━━━ Records supplied

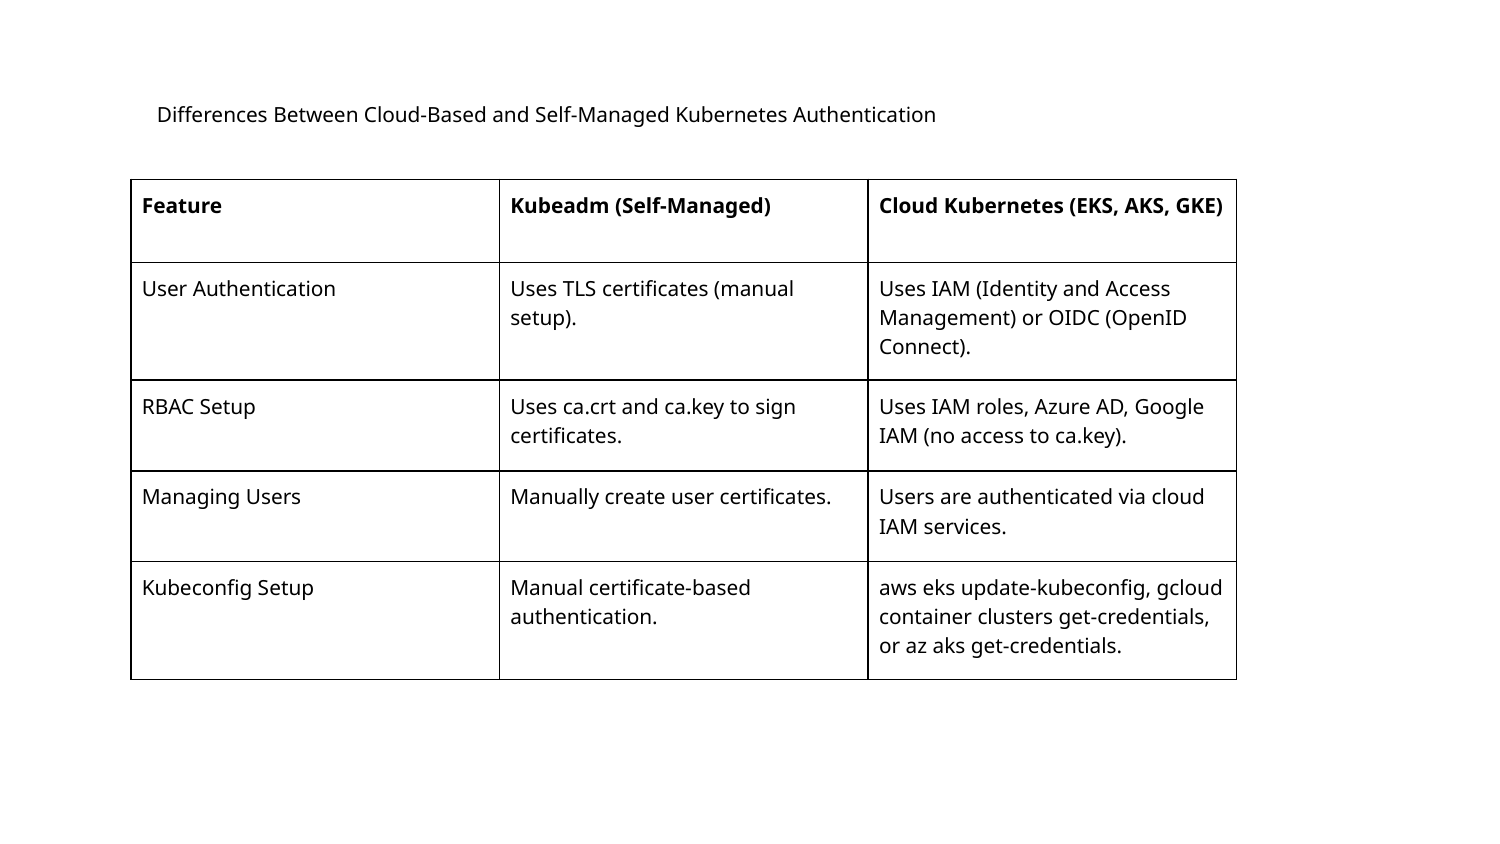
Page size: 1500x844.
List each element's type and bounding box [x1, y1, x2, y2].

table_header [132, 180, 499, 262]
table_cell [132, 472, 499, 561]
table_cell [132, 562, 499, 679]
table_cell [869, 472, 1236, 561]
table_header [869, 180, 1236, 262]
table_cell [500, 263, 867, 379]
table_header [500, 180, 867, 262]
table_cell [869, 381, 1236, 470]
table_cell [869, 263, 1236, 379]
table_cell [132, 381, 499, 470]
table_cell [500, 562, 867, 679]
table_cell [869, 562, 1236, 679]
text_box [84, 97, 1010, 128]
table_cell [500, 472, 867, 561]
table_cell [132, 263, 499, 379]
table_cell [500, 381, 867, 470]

━━━━━━
━━━ Records supplied

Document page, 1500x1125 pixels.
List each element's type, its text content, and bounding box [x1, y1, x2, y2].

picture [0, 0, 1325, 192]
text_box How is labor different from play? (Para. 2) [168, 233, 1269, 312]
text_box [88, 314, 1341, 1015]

━━━━━━

**Exercise details:**
The stretch of entries above that starts with the line containing "Document page, 1500x1125 pixels." and goes on through the line containing "text_box [88, 314, 1341, 1015]" is to be transcribed exactly, and no other line is to be transcribed.

**Answer box:**
Document page, 1500x1125 pixels.
List each element's type, its text content, and bounding box [x1, y1, x2, y2].

picture [0, 0, 1325, 192]
text_box How is labor different from play? (Para. 2) [168, 233, 1269, 312]
text_box [88, 314, 1341, 1015]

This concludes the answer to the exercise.